(Items listed in a dataset)
◇ ◇ ◇ ◇ ◇ ◇ ◇

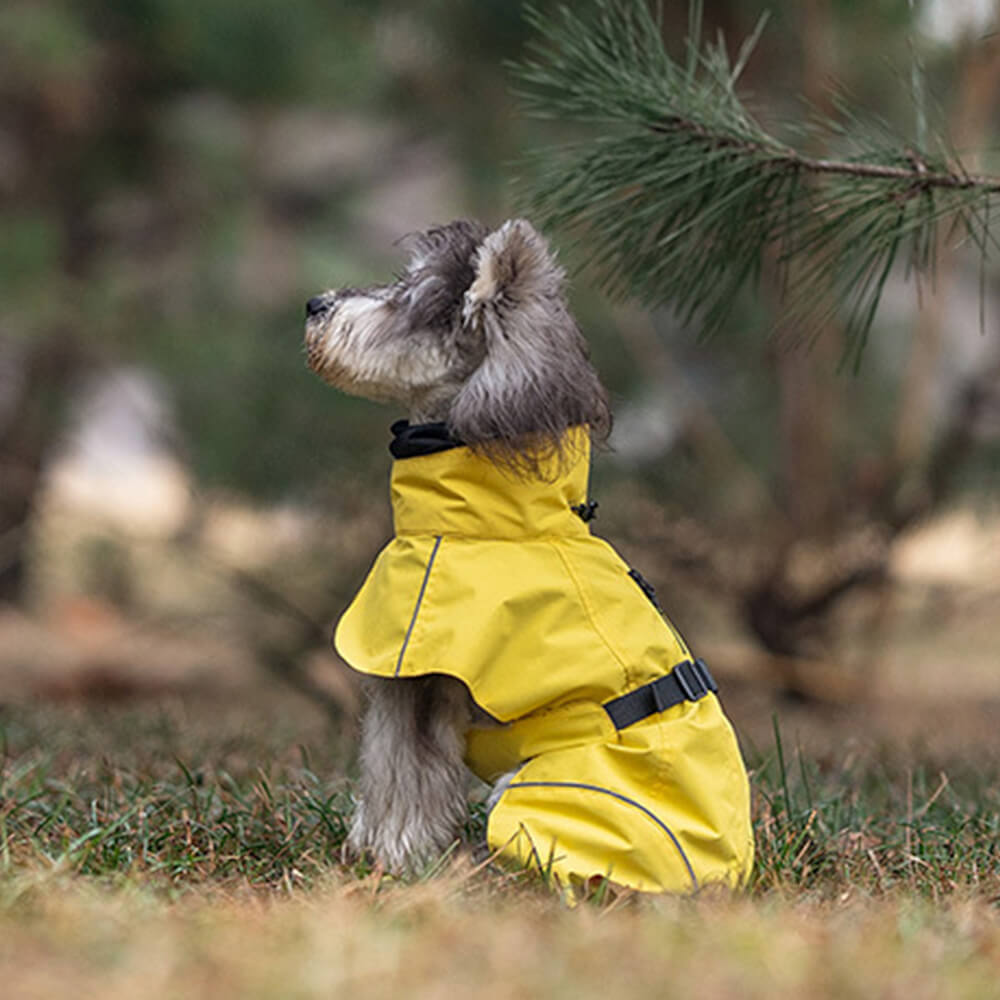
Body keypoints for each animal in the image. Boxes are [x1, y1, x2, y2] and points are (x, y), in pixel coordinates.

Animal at [304, 223, 752, 896]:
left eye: (409, 299)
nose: (314, 305)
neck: (488, 525)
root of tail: (721, 875)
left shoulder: (417, 678)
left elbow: (404, 776)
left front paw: (395, 860)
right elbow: (390, 769)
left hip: (534, 786)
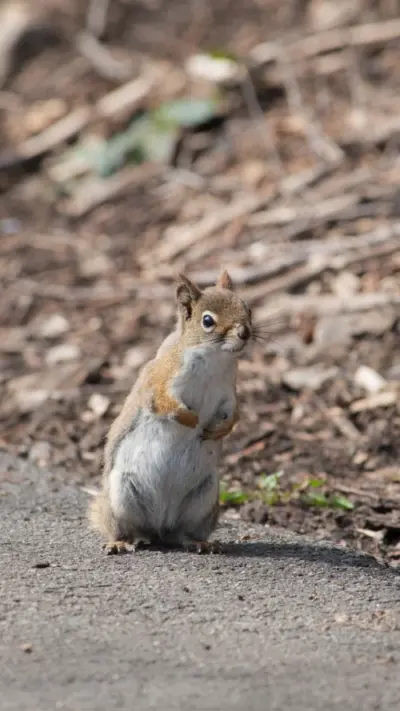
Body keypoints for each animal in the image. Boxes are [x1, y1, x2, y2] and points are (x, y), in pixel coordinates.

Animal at [89, 269, 252, 555]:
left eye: (247, 307)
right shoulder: (161, 381)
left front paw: (218, 430)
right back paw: (120, 541)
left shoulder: (228, 394)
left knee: (181, 534)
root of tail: (159, 527)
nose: (245, 332)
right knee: (126, 529)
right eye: (207, 321)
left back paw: (199, 542)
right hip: (122, 497)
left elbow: (235, 415)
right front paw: (192, 420)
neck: (214, 360)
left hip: (204, 500)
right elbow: (164, 404)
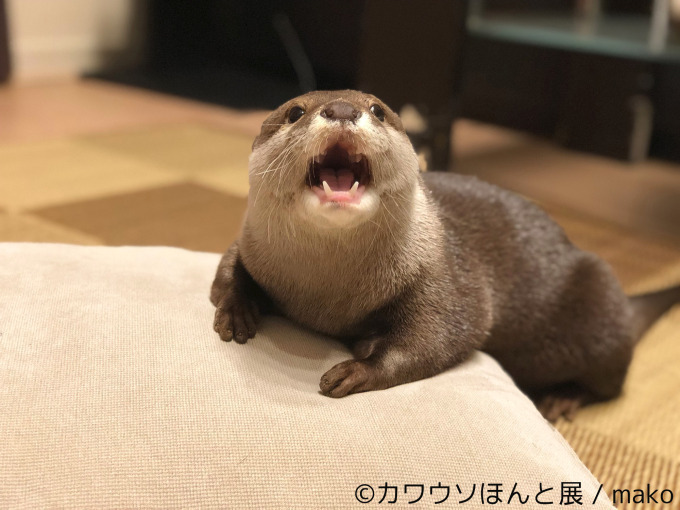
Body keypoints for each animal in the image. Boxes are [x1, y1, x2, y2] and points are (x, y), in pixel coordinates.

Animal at [210, 89, 676, 420]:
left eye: (377, 109)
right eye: (295, 112)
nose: (342, 108)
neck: (326, 296)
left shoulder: (446, 279)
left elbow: (439, 338)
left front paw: (359, 367)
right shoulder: (251, 243)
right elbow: (226, 270)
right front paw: (236, 309)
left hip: (599, 308)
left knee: (611, 383)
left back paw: (562, 398)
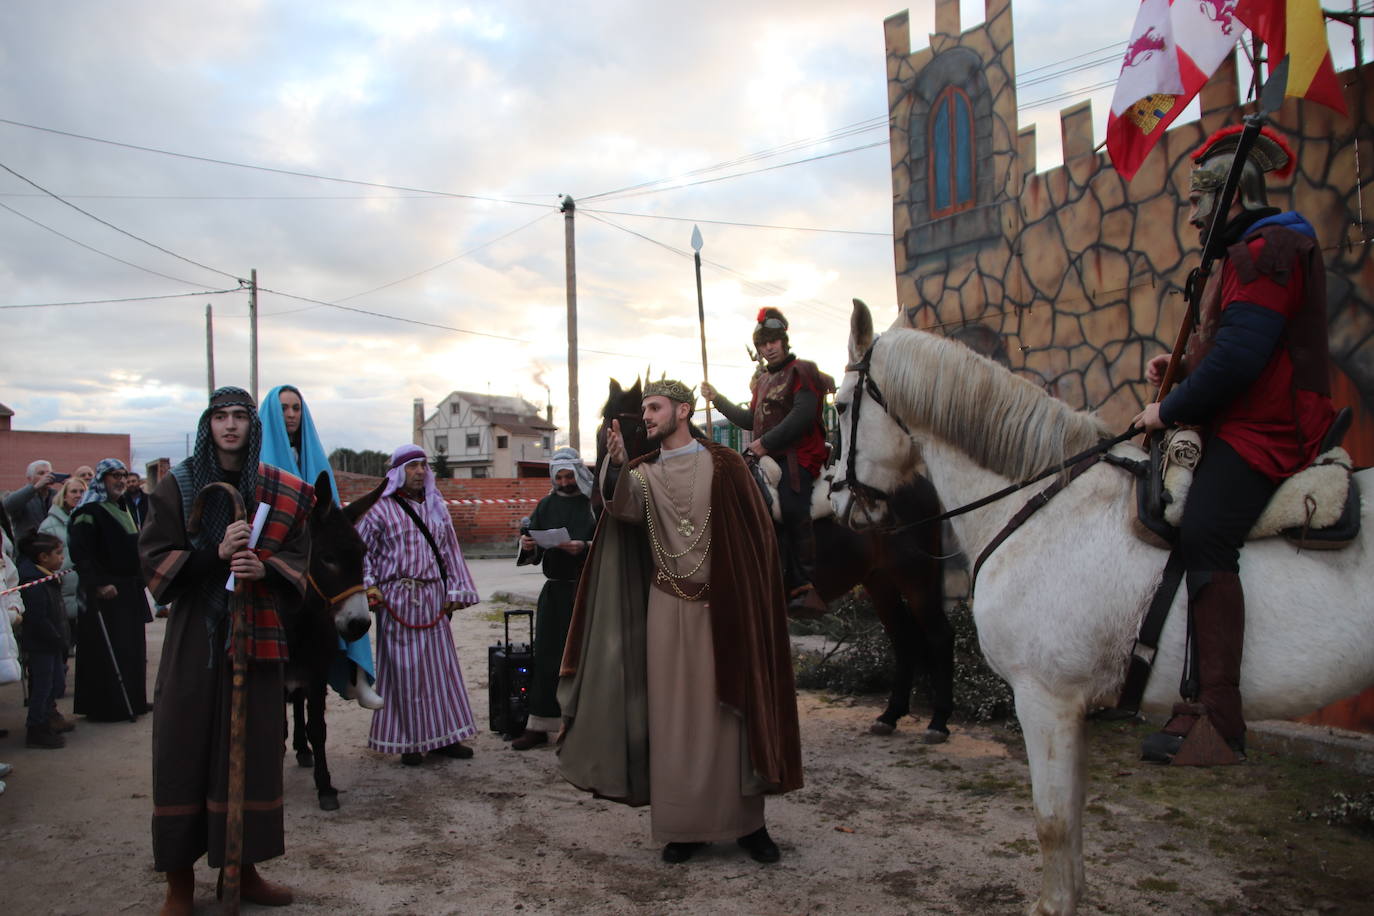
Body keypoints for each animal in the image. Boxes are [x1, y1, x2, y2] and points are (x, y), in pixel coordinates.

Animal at [596, 376, 950, 741]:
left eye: (639, 427)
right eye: (602, 430)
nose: (599, 500)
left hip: (916, 574)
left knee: (939, 634)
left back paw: (938, 721)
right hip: (879, 581)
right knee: (904, 638)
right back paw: (891, 715)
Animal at [824, 300, 1374, 916]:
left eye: (840, 406)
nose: (839, 501)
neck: (1042, 505)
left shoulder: (1045, 700)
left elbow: (1052, 824)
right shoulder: (1072, 708)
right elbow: (1072, 825)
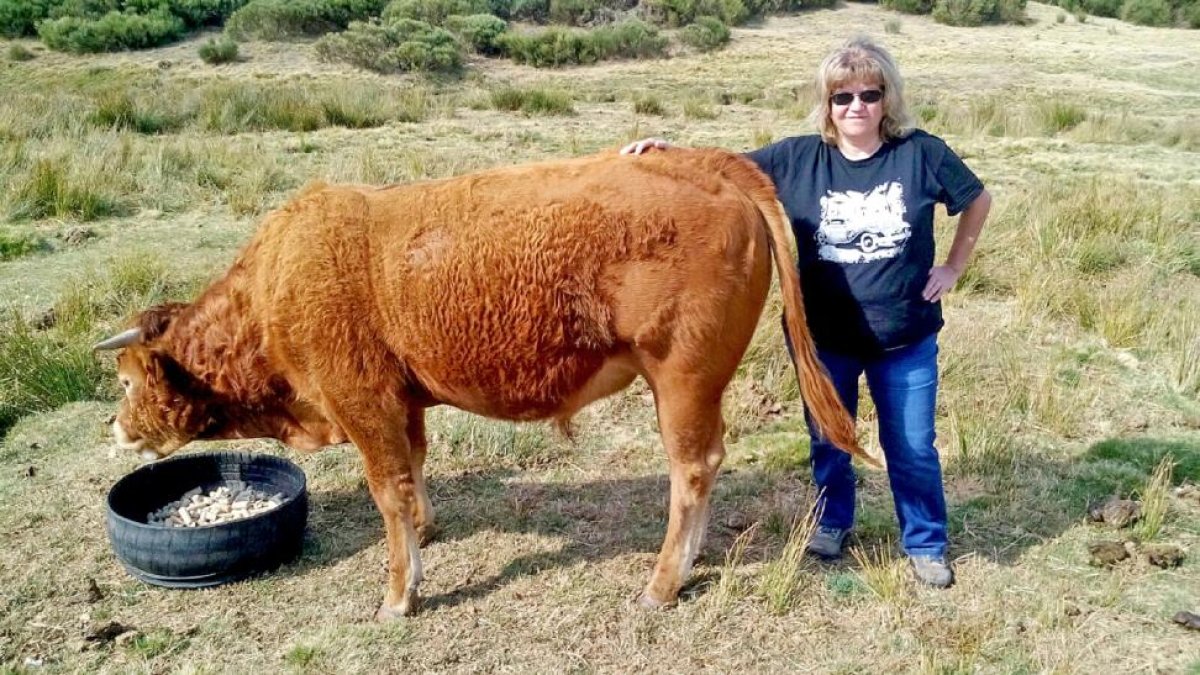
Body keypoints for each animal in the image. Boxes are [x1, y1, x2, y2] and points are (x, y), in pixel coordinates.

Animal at [94, 148, 871, 619]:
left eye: (126, 380)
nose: (115, 427)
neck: (275, 286)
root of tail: (711, 165)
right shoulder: (402, 404)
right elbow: (413, 470)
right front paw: (429, 530)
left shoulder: (363, 405)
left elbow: (387, 490)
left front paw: (399, 596)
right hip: (688, 387)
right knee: (704, 466)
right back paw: (687, 563)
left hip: (679, 380)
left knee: (692, 468)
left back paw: (660, 582)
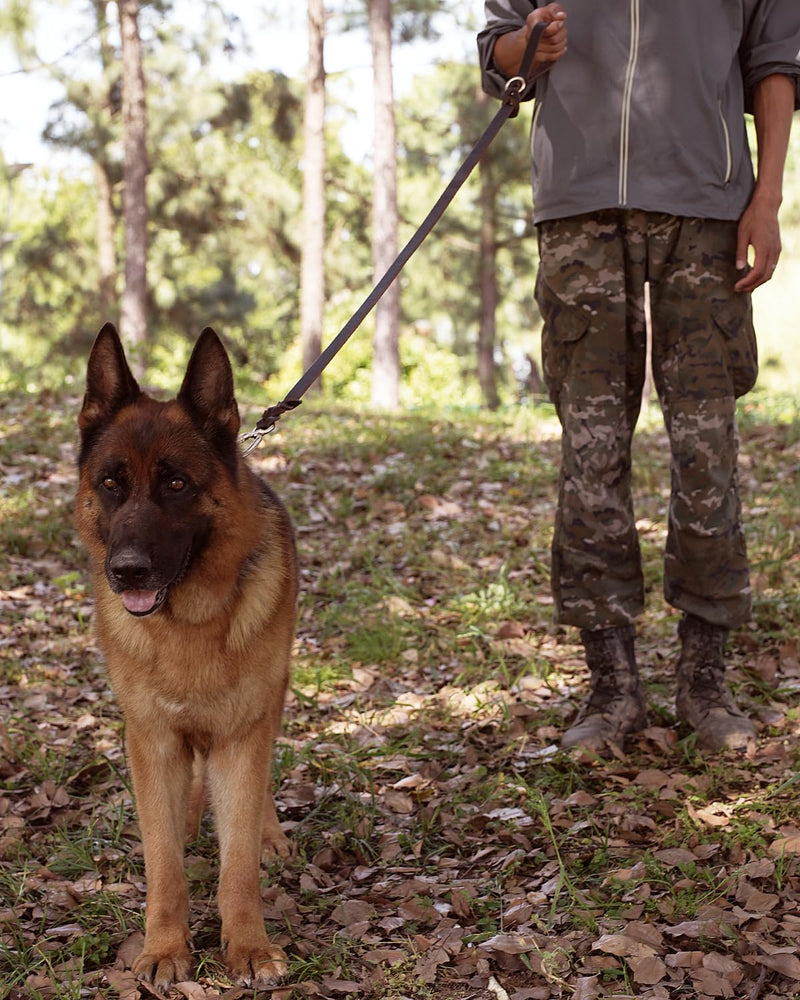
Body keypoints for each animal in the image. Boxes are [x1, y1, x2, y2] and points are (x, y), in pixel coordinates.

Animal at [76, 324, 296, 988]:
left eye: (176, 484)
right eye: (111, 484)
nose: (126, 572)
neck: (190, 624)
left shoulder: (242, 736)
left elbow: (239, 862)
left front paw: (247, 945)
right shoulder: (152, 742)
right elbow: (164, 862)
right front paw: (165, 948)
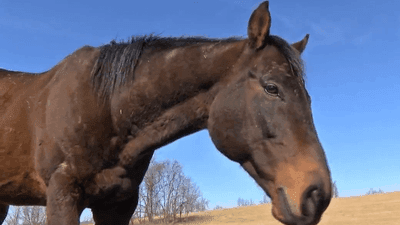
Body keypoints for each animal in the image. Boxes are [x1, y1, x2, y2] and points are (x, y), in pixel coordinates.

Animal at [0, 2, 332, 225]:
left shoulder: (118, 204)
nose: (317, 195)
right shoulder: (62, 197)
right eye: (272, 88)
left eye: (308, 97)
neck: (106, 107)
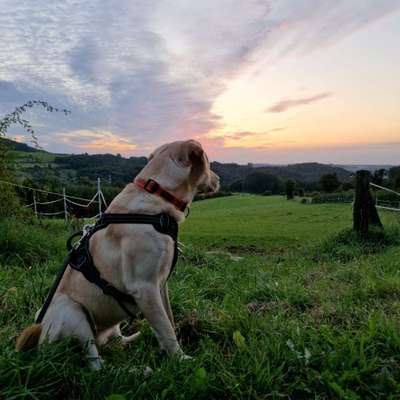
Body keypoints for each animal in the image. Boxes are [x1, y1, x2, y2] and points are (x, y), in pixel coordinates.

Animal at [16, 139, 219, 370]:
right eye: (209, 162)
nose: (219, 179)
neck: (157, 194)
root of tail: (40, 338)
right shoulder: (145, 287)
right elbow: (166, 329)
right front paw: (181, 360)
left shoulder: (161, 284)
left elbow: (168, 319)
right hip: (73, 312)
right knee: (97, 365)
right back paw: (136, 371)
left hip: (107, 324)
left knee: (117, 340)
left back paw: (137, 339)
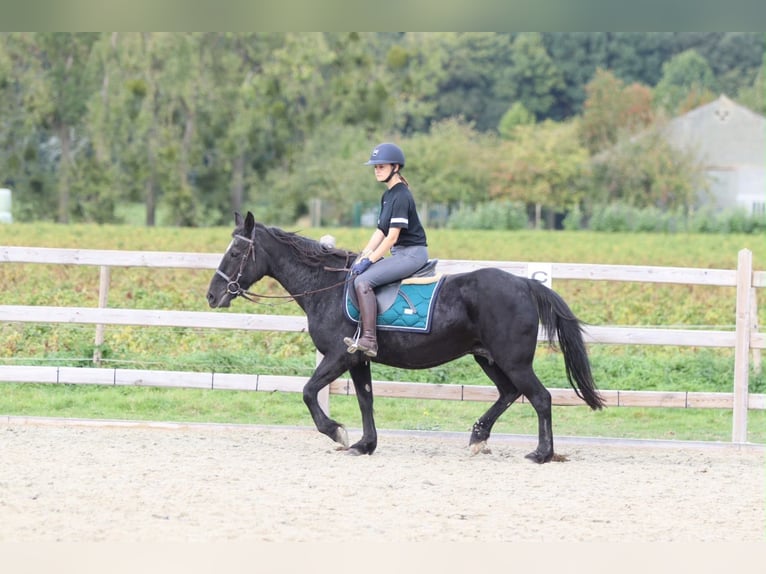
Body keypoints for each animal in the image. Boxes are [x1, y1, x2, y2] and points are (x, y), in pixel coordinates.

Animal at [206, 211, 605, 463]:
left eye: (237, 252)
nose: (212, 296)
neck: (326, 287)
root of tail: (524, 283)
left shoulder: (338, 356)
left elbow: (307, 392)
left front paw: (336, 432)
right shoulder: (358, 359)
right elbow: (366, 400)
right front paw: (365, 444)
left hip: (513, 360)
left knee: (539, 398)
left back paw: (541, 454)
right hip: (488, 357)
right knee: (509, 393)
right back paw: (479, 437)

◇ ◇ ◇ ◇ ◇ ◇ ◇

__What you will do__: What is needed is an exact retyping of the lines from the start of the data through the line with "left elbow: (404, 776)", with both end lines kept and every picture left out.

__The answer__:
Body keypoints for each animal in the image. Boxes are [x1, y1, x2, y2] and points are (x, y), in pixel coordinates.

Animal at [304, 223, 752, 896]:
left eye: (409, 299)
nose: (314, 305)
neck: (488, 525)
root of tail: (721, 875)
left shoulder: (417, 678)
left elbow: (404, 776)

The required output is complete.